> Given passage:
_ _ _ _ _

Also, politically, the Bakiyev regime employed a level of repression that most Kyrgyz find intolerable.
The campaign of fear waged against opposition journalists and politicians — and even their families —marks a break with earlier Kyrgyz traditions.
Are there other elements as well?
The revolution originated in the northern regions of Kyrgyzstan, which have suffered under the presidency of Bakiyev, a southerner. Part of the rage is a northern revolt against a regime that has favoured southern personnel in key government posts.
It got to the point that, in the northern city of Bishkek, the capital, some taxi drivers refused to pick up a southerner.
This regional divide, of course, has implications for the post-revolutionary regime. If there is not a sensitivity to the interests of both north and south in the forming of a new government, you can be sure that southerners will refuse to accept the legitimacy of the leadership.
You have written that the events of this week are a powerful indictment of American policy in this part of Central Asia. What do you mean?
Unfortunately, the United States has been so concerned to acquire and maintain military support bases in Kyrgyzstan for the war in Afghanistan that it has turned a blind eye to the harsh rule of Bakiyev.
Political scientist Eugene Huskey enjoys dinner in a Kyrgyz yurt in 2009. (Courtesy of Eugene Huskey) Early last year, Russia gave Kyrgyzstan $2 billion in assistance. The same day Bakiyev announced, from Moscow, that the Western airbase near Bishkek would be closed.
The Americans began urgent negotiations to keep the base open, and the ultimate price for this was a far higher rent and a virtual carte blanche for Bakiyev in domestic affairs.
U.S. comments on the president elections last summer were muted and, for the first time since Kyrgyzstan became an independent country, the American embassy shunned the Kyrgyz opposition.
From the standpoint of the American military, the approach seemed to be working. Last month, Bakiyev announced that the U.S. would be granted yet another installation, this one an "anti-terrorist centre" in the remote southern city of Batken.
Now that policy has backfired, and the new government is likely to be far more friendly to Moscow than Washington.
Kyrgyzstan was once considered an oasis of stability, a "political miracle" of Central Asia in the post-Soviet era. What went wrong?
In the early 1990s, Kyrgyzstan and Russia were the most open and pluralist of the post-Soviet countries outside the Baltic. The first president of Kyrgyzstan, Askar Akaev, was the darling of the West and the recipient of extensive financial assistance and loans.
But as political and economic conditions worsened, he fell back on authoritarian solutions.

_ _ _ _ _

> Provided material:

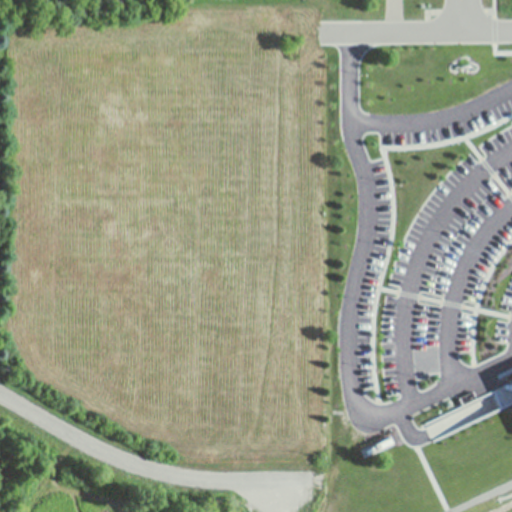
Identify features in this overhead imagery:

_ _ _ _ _

> Problems to solve:
A - According to the Kyrgyzstan interview, how much assistance did Russia give Kyrgyzstan early last year?
B - Please write what comes next in the Kyrgyzstan interview, carrying on from its final sentence.

> Answers:
A - $2 billion.

B -
When parliament started to constrain his freedom to manoeuvre in 1994, he engineered its dismissal. Then, when serious challengers emerged in presidential election campaigns, he monopolized the media, had opponents disqualified, and mobilized the agencies and personnel of state behind his campaign.
But Akaev was a soft authoritarian who employed anti-democratic tactics reluctantly.
Kyrgyzstan still had a vibrant civil society under Akaev, and when the people came out against him in the Tulip Revolution, he stood down without using force.
Bakiyev is an altogether different, and harsher, leader: witness the dozens of persons killed in Wednesday's revolution.
You interviewed this year several Kyrgyz opposition leaders. What were their primary concerns?
Over the last two years I have done lengthy interviews with about three dozen leaders of the Kyrgyz opposition — politicians, journalists and activists. They were concerned in part about their personal safety.
The leader of one party pulled a pistol from his pocket and showed me an automatic weapon that he kept in the corner.
Kyrgyzstan's interim leader Roza Otunbayeva is a former ambassador to the U.S. and Canada. (Courtesy of Eugene Huskey) Another refused to meet me in a building and insisted on having the interview in his car. The fear of the authorities was palpable among many, but not all.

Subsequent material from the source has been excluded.